_WHAT THIS TASK INVOLVES:_
Wherever the word "reset" occurs in the lines below, copy the whole line.

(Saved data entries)
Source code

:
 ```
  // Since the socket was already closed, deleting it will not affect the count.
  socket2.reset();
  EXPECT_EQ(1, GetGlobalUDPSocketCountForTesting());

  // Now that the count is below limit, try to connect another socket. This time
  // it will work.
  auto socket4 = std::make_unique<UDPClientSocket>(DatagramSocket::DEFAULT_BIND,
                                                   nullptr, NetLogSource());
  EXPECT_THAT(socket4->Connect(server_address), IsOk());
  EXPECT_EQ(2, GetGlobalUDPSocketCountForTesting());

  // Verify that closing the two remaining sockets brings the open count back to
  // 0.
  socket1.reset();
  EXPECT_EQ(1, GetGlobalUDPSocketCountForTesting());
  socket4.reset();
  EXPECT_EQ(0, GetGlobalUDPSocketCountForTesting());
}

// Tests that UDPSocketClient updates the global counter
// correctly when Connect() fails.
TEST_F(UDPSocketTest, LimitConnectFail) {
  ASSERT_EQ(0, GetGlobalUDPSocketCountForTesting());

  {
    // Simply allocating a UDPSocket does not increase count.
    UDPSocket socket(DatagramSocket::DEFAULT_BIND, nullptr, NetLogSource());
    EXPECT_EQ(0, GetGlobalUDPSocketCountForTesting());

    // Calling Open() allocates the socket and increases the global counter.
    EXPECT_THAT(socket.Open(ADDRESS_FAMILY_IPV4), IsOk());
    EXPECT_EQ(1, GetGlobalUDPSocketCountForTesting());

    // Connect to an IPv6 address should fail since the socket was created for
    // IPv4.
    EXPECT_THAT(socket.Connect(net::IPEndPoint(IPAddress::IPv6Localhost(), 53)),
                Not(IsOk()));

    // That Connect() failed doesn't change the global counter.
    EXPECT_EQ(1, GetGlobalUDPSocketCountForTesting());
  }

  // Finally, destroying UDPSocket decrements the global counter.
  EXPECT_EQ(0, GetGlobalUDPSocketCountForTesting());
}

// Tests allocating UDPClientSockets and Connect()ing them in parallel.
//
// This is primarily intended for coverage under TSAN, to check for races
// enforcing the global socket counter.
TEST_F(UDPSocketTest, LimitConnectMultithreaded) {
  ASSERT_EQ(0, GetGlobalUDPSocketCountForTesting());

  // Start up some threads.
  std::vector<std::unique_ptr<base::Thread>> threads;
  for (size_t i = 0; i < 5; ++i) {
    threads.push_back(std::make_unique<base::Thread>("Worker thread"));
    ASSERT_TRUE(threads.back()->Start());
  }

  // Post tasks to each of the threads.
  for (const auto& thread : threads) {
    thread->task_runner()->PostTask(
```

_OUTPUT OF THE EXERCISE:_
  socket2.reset();
  socket1.reset();
  socket4.reset();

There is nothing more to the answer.